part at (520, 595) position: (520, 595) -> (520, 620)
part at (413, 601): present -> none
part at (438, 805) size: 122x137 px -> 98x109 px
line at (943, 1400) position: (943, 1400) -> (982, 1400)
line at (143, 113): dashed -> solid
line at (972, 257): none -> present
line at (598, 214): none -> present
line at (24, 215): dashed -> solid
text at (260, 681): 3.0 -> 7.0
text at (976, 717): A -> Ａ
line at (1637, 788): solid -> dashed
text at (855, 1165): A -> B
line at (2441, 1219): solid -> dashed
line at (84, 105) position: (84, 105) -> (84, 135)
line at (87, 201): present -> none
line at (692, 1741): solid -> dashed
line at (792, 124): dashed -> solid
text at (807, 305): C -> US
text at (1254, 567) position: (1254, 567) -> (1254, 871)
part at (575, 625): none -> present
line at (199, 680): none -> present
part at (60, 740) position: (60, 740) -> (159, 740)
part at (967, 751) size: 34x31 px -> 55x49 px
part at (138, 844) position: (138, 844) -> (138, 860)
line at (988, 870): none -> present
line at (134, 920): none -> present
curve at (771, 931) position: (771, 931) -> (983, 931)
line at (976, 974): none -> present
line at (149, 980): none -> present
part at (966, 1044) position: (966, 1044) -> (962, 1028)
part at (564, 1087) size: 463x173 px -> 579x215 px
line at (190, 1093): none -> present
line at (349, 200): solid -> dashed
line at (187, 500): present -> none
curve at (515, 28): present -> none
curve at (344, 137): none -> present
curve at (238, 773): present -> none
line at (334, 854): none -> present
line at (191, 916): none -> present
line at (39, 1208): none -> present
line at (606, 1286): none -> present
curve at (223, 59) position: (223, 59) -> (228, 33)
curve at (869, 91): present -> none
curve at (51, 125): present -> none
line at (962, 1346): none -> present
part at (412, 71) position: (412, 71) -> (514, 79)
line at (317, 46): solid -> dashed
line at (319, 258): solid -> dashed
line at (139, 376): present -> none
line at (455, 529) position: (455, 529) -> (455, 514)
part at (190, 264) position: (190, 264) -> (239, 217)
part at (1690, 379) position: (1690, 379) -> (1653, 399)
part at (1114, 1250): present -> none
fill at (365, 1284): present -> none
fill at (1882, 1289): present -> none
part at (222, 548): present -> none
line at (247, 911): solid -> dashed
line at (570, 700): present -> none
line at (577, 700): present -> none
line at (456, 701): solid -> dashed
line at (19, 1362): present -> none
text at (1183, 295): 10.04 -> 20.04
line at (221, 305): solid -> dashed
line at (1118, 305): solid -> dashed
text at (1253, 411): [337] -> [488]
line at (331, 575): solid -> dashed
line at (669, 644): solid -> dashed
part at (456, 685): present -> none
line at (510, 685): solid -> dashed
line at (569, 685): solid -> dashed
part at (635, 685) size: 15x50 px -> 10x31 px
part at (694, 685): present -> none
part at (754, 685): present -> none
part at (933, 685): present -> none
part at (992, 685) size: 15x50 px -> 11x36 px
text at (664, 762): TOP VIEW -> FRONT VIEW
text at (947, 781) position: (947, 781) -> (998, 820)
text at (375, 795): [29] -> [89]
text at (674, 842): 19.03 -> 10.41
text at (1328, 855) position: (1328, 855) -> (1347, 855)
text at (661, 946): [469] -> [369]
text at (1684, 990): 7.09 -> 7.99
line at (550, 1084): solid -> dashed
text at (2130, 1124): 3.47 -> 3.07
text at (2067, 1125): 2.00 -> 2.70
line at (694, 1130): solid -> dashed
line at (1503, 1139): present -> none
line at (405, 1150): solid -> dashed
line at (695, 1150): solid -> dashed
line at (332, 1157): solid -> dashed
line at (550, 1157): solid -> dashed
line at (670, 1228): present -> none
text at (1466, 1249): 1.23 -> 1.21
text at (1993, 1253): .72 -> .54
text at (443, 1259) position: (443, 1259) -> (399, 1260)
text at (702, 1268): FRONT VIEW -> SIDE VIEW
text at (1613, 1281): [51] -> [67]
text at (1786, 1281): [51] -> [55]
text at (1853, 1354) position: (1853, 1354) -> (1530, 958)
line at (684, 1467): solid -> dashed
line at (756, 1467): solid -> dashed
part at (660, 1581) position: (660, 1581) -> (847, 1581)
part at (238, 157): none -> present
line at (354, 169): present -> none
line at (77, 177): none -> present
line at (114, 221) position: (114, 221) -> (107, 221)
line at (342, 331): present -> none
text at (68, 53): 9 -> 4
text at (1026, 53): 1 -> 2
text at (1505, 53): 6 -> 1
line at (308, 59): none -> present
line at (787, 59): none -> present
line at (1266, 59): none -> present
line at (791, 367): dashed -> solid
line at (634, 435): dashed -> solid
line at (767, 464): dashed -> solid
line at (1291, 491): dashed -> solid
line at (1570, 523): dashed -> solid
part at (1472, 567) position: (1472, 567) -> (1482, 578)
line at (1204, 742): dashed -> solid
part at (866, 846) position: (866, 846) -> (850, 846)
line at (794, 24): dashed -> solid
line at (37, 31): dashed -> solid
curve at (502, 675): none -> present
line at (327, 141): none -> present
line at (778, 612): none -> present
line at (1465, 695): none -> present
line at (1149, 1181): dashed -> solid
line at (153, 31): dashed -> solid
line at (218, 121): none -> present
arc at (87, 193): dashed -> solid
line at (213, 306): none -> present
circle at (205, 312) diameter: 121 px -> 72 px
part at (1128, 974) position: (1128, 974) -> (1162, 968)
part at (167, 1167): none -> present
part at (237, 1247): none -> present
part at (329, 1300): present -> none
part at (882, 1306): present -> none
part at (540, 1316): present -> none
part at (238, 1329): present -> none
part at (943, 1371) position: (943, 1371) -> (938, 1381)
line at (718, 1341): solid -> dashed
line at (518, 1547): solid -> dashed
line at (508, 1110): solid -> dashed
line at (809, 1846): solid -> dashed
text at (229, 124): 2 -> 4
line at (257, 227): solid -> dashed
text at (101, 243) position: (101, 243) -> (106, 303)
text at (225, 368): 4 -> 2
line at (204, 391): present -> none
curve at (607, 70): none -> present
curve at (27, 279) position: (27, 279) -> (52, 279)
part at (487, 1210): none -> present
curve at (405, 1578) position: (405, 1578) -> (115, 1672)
==============================
→ AIM OF THE EXERCISE: Output all of the rows above as a JSON list of strings, one string per row, with any blank lines left out.

→ SOLUTION FOR THIS PROBLEM:
[
  "part at (520, 595) position: (520, 595) -> (520, 620)",
  "part at (413, 601): present -> none",
  "part at (438, 805) size: 122x137 px -> 98x109 px",
  "line at (943, 1400) position: (943, 1400) -> (982, 1400)",
  "line at (143, 113): dashed -> solid",
  "line at (972, 257): none -> present",
  "line at (598, 214): none -> present",
  "line at (24, 215): dashed -> solid",
  "text at (260, 681): 3.0 -> 7.0",
  "text at (976, 717): A -> Ａ",
  "line at (1637, 788): solid -> dashed",
  "text at (855, 1165): A -> B",
  "line at (2441, 1219): solid -> dashed",
  "line at (84, 105) position: (84, 105) -> (84, 135)",
  "line at (87, 201): present -> none",
  "line at (692, 1741): solid -> dashed",
  "line at (792, 124): dashed -> solid",
  "text at (807, 305): C -> US",
  "text at (1254, 567) position: (1254, 567) -> (1254, 871)",
  "part at (575, 625): none -> present",
  "line at (199, 680): none -> present",
  "part at (60, 740) position: (60, 740) -> (159, 740)",
  "part at (967, 751) size: 34x31 px -> 55x49 px",
  "part at (138, 844) position: (138, 844) -> (138, 860)",
  "line at (988, 870): none -> present",
  "line at (134, 920): none -> present",
  "curve at (771, 931) position: (771, 931) -> (983, 931)",
  "line at (976, 974): none -> present",
  "line at (149, 980): none -> present",
  "part at (966, 1044) position: (966, 1044) -> (962, 1028)",
  "part at (564, 1087) size: 463x173 px -> 579x215 px",
  "line at (190, 1093): none -> present",
  "line at (349, 200): solid -> dashed",
  "line at (187, 500): present -> none",
  "curve at (515, 28): present -> none",
  "curve at (344, 137): none -> present",
  "curve at (238, 773): present -> none",
  "line at (334, 854): none -> present",
  "line at (191, 916): none -> present",
  "line at (39, 1208): none -> present",
  "line at (606, 1286): none -> present",
  "curve at (223, 59) position: (223, 59) -> (228, 33)",
  "curve at (869, 91): present -> none",
  "curve at (51, 125): present -> none",
  "line at (962, 1346): none -> present",
  "part at (412, 71) position: (412, 71) -> (514, 79)",
  "line at (317, 46): solid -> dashed",
  "line at (319, 258): solid -> dashed",
  "line at (139, 376): present -> none",
  "line at (455, 529) position: (455, 529) -> (455, 514)",
  "part at (190, 264) position: (190, 264) -> (239, 217)",
  "part at (1690, 379) position: (1690, 379) -> (1653, 399)",
  "part at (1114, 1250): present -> none",
  "fill at (365, 1284): present -> none",
  "fill at (1882, 1289): present -> none",
  "part at (222, 548): present -> none",
  "line at (247, 911): solid -> dashed",
  "line at (570, 700): present -> none",
  "line at (577, 700): present -> none",
  "line at (456, 701): solid -> dashed",
  "line at (19, 1362): present -> none",
  "text at (1183, 295): 10.04 -> 20.04",
  "line at (221, 305): solid -> dashed",
  "line at (1118, 305): solid -> dashed",
  "text at (1253, 411): [337] -> [488]",
  "line at (331, 575): solid -> dashed",
  "line at (669, 644): solid -> dashed",
  "part at (456, 685): present -> none",
  "line at (510, 685): solid -> dashed",
  "line at (569, 685): solid -> dashed",
  "part at (635, 685) size: 15x50 px -> 10x31 px",
  "part at (694, 685): present -> none",
  "part at (754, 685): present -> none",
  "part at (933, 685): present -> none",
  "part at (992, 685) size: 15x50 px -> 11x36 px",
  "text at (664, 762): TOP VIEW -> FRONT VIEW",
  "text at (947, 781) position: (947, 781) -> (998, 820)",
  "text at (375, 795): [29] -> [89]",
  "text at (674, 842): 19.03 -> 10.41",
  "text at (1328, 855) position: (1328, 855) -> (1347, 855)",
  "text at (661, 946): [469] -> [369]",
  "text at (1684, 990): 7.09 -> 7.99",
  "line at (550, 1084): solid -> dashed",
  "text at (2130, 1124): 3.47 -> 3.07",
  "text at (2067, 1125): 2.00 -> 2.70",
  "line at (694, 1130): solid -> dashed",
  "line at (1503, 1139): present -> none",
  "line at (405, 1150): solid -> dashed",
  "line at (695, 1150): solid -> dashed",
  "line at (332, 1157): solid -> dashed",
  "line at (550, 1157): solid -> dashed",
  "line at (670, 1228): present -> none",
  "text at (1466, 1249): 1.23 -> 1.21",
  "text at (1993, 1253): .72 -> .54",
  "text at (443, 1259) position: (443, 1259) -> (399, 1260)",
  "text at (702, 1268): FRONT VIEW -> SIDE VIEW",
  "text at (1613, 1281): [51] -> [67]",
  "text at (1786, 1281): [51] -> [55]",
  "text at (1853, 1354) position: (1853, 1354) -> (1530, 958)",
  "line at (684, 1467): solid -> dashed",
  "line at (756, 1467): solid -> dashed",
  "part at (660, 1581) position: (660, 1581) -> (847, 1581)",
  "part at (238, 157): none -> present",
  "line at (354, 169): present -> none",
  "line at (77, 177): none -> present",
  "line at (114, 221) position: (114, 221) -> (107, 221)",
  "line at (342, 331): present -> none",
  "text at (68, 53): 9 -> 4",
  "text at (1026, 53): 1 -> 2",
  "text at (1505, 53): 6 -> 1",
  "line at (308, 59): none -> present",
  "line at (787, 59): none -> present",
  "line at (1266, 59): none -> present",
  "line at (791, 367): dashed -> solid",
  "line at (634, 435): dashed -> solid",
  "line at (767, 464): dashed -> solid",
  "line at (1291, 491): dashed -> solid",
  "line at (1570, 523): dashed -> solid",
  "part at (1472, 567) position: (1472, 567) -> (1482, 578)",
  "line at (1204, 742): dashed -> solid",
  "part at (866, 846) position: (866, 846) -> (850, 846)",
  "line at (794, 24): dashed -> solid",
  "line at (37, 31): dashed -> solid",
  "curve at (502, 675): none -> present",
  "line at (327, 141): none -> present",
  "line at (778, 612): none -> present",
  "line at (1465, 695): none -> present",
  "line at (1149, 1181): dashed -> solid",
  "line at (153, 31): dashed -> solid",
  "line at (218, 121): none -> present",
  "arc at (87, 193): dashed -> solid",
  "line at (213, 306): none -> present",
  "circle at (205, 312) diameter: 121 px -> 72 px",
  "part at (1128, 974) position: (1128, 974) -> (1162, 968)",
  "part at (167, 1167): none -> present",
  "part at (237, 1247): none -> present",
  "part at (329, 1300): present -> none",
  "part at (882, 1306): present -> none",
  "part at (540, 1316): present -> none",
  "part at (238, 1329): present -> none",
  "part at (943, 1371) position: (943, 1371) -> (938, 1381)",
  "line at (718, 1341): solid -> dashed",
  "line at (518, 1547): solid -> dashed",
  "line at (508, 1110): solid -> dashed",
  "line at (809, 1846): solid -> dashed",
  "text at (229, 124): 2 -> 4",
  "line at (257, 227): solid -> dashed",
  "text at (101, 243) position: (101, 243) -> (106, 303)",
  "text at (225, 368): 4 -> 2",
  "line at (204, 391): present -> none",
  "curve at (607, 70): none -> present",
  "curve at (27, 279) position: (27, 279) -> (52, 279)",
  "part at (487, 1210): none -> present",
  "curve at (405, 1578) position: (405, 1578) -> (115, 1672)"
]